Epileptic Seizures May Dissipate After Brain Surgery

Surgery can lead to successful outcomes for those with epileptic seizures.

June 22, 2009 — -- Emma Kon, 25, made news in the United Kingdom after doctors performed multiple surgeries to remove seven parts of her brain in an effort to treat an epileptic condition which crippled her with up to 100 seizures each day.

Now, about nine months after her treatments, Kon told the U.K.'s Daily Mail that she has had no seizures and is feeling well.

While epilepsy experts say that complications from brain surgery usually occur immediately after the operation and that reduced seizure activity is a good sign that a person is in recovery, side effects of drastic brain surgery can arise unexpectedly.

And epilepsy, a disease that affects about three million people in the United States, can be a wily disease that may return without warning in a different part of the brain.

Removing Brain Bits

Brain surgery can be a common and successful way to treat some forms of epilepsy.

"Some epilepsies are amenable to surgery and some are not," said Dr. Emad Eskandar, director of functional neurosurgery at Massachusetts General Hospital in Boston. "If we can pinpoint the source of epilepsy to one or two foci in a relatively safe area of the brain, there is a good chance of curing or significantly reducing the number of seizures with surgery."

Eskandar said the success rate of surgery to remove a portion of the brain -- and about half of patients with epilepsy have problem areas in the temporal lobes, in the center of the brain -- is about 80 percent, and patients show a reduced rate of seizures.

And removing even a significant chunk of nonessential brain tissue -- those parts responsible for bodily functions, which we could not live without -- may have no outward effect on how the patient thinks or behaves post-surgery.

"Are they neurologically OK? Yes," Eskandar said. "If a part of the brain is the seizure's focus, that means it's not working properly anyway. Either the person has a mild deficit that they have already adapted to or over time the function of that area has moved to another part of the brain."

Epilepsy Surgery Leaves Some With Memory Gaps

Despite the relative success of surgery for epilepsy, patients are sometimes left with distinct holes in their thinking, reasoning or memory post-surgery.

Jim Barron, 64, from Sharon, Mass., had surgery to remove a brain tumor that was causing seizures during which he would smell bad odors, see colors more intensely and experience deja vu. After being treated at the National Institutes of Health in 1964, Barron said he no longer had seizures unless he was over-stimulated by illness or intense emotions, such as his divorce.

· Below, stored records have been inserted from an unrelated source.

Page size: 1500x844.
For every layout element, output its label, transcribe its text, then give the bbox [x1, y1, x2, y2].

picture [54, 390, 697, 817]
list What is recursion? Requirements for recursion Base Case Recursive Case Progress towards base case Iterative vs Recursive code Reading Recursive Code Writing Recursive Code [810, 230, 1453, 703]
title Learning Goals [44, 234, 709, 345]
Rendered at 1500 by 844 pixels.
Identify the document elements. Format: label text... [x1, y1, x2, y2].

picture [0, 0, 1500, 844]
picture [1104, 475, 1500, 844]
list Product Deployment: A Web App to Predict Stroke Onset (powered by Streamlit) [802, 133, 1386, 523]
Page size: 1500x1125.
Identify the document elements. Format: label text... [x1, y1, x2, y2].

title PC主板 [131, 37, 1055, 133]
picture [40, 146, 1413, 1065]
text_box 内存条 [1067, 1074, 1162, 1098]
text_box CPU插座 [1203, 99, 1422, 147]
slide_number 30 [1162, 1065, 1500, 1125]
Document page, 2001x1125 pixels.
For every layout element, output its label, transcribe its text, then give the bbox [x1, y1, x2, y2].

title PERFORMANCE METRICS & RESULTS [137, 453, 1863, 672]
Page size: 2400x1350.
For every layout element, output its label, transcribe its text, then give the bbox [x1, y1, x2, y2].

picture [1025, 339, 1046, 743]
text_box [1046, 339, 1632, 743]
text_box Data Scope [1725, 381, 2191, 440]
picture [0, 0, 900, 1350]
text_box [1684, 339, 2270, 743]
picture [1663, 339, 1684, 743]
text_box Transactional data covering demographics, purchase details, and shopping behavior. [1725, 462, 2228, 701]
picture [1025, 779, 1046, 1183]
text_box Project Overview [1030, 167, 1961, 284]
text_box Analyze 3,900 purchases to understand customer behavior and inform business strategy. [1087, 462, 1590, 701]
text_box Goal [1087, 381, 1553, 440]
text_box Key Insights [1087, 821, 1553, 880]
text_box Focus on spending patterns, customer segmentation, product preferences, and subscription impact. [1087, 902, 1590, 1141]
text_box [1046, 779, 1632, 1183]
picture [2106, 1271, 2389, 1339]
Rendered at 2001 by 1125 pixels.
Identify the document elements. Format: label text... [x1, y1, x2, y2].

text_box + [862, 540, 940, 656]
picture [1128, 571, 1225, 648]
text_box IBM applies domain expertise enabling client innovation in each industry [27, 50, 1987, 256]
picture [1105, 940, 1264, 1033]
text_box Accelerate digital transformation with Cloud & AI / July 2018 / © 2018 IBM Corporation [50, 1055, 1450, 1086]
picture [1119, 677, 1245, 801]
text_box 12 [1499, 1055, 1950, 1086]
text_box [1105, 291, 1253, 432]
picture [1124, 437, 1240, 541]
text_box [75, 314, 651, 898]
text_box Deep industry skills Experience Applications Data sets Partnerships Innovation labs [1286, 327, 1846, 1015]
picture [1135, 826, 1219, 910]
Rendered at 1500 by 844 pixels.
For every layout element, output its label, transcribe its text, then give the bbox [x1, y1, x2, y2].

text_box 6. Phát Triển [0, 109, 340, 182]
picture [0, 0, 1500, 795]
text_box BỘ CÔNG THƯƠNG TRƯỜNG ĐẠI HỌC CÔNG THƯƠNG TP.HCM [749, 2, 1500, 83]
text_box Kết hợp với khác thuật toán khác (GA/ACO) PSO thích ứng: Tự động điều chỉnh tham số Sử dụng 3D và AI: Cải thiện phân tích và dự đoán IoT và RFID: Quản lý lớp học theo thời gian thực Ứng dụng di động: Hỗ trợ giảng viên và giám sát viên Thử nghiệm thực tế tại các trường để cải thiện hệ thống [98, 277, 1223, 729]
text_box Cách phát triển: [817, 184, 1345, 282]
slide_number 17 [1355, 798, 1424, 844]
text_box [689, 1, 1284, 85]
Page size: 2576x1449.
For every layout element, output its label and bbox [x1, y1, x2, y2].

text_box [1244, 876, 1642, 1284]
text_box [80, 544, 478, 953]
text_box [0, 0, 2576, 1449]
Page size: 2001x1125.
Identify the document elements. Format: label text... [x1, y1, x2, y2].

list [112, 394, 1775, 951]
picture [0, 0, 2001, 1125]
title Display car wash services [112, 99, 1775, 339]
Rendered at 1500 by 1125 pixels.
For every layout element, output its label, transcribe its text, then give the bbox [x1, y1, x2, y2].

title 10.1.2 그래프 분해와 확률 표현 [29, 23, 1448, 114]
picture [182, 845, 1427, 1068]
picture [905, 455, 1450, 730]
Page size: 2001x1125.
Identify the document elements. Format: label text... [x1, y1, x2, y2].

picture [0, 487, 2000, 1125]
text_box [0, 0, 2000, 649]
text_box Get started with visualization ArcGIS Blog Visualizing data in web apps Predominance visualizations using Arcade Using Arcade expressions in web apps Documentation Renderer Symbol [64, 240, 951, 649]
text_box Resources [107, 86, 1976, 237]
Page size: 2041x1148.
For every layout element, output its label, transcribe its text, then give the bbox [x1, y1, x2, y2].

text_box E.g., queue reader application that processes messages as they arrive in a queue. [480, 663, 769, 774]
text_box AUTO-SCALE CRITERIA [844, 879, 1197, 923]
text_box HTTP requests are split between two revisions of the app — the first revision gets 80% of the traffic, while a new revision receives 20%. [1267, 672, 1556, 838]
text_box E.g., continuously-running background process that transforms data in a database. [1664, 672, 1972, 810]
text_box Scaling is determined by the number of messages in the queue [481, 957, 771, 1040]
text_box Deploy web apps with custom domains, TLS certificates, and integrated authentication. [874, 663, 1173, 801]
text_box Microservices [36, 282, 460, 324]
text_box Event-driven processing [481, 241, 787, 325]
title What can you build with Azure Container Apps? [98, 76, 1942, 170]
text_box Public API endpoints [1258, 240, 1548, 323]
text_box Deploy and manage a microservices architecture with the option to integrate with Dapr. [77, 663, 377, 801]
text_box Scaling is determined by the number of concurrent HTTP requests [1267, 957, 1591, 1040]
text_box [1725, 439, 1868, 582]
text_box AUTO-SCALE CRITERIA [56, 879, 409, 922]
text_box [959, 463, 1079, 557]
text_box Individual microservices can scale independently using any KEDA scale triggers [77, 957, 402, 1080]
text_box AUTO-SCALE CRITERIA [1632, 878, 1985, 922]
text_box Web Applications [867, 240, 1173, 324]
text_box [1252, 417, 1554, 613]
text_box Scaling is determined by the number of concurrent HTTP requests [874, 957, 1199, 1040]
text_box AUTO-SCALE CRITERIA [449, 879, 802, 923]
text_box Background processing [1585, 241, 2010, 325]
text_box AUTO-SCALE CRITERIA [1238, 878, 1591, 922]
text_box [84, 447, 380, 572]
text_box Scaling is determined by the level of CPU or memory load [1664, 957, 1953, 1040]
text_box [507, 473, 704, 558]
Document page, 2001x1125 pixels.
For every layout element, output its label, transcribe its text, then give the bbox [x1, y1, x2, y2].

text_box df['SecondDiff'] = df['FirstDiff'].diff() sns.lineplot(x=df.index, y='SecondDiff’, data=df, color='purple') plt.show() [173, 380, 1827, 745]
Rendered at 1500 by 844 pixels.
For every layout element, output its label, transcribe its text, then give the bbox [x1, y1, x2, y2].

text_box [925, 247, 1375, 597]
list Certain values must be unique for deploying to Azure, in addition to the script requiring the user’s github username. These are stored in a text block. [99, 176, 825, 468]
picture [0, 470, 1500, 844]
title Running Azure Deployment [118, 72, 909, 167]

"It really solved the problem," said Barron, and reported that he had only had five seizures in the past 30 years, compared to up to 30 per day at his worst, pre-surgery.

But the operation affected parts of his memory, especially his short-term memory.

"Everybody thinks you're perfectly OK and then you're caught on a cliff," Barron said. "I come to a point in my thoughts and stop because there's nothing there."

Removing Discrete Brain Areas Is Unusual

It is unclear whether Kon had surgery to remove an area of brain with seven regions in it, such as a hippocampus, amygdala, areas responsible for memory or speech, or if seven distinct regions were removed, the latter being rare.

"It's unusual for us to go after multifocal epilepsy with [surgery]," said Dr. Aviva Abosch, director of epilepsy surgery at the University of Minnesota Medical Center in Minneapolis.

Abosch suggested that doctors may have identified several problem areas interspersed with essential brain areas in Kon's left temporal lobe, a region that contains areas for speech, memory and emotional processing, and where Kon's seizures were shown to originate from. Kon may have had several chunks from that area removed, leaving the essential areas intact.

But, depending on how much of the brain is affected, there is concern that a patient will develop seizures again in other areas.

"Sometimes, after general anesthetic, people have this honeymoon period where seizures go away. But then they come back," Abosch said.

Patients with these types of recurrences in epilepsy remain a mystery to their doctors, as Carlton Zeigler, 47, said he remains to his doctors.

Seizures Can Return in Time

Zeigler had adolescent onset epilepsy and began treatment with medications, which did not work. He has since had two brain surgeries and one surgery to implant a vagus nerve stimulator to disrupt oncoming seizures. Following each treatment, his seizures become less frequent. But eventually, they return in force.

His surgeries, which were done to remove potential seizure-inducing regions in his right temporal lobe, left Zeigler with memory loss and less emotional control.

"These three surgeries have not managed to control my seizures," Zeigler said. "At this point, my case has [my doctors] completely puzzled. We're doing more testing."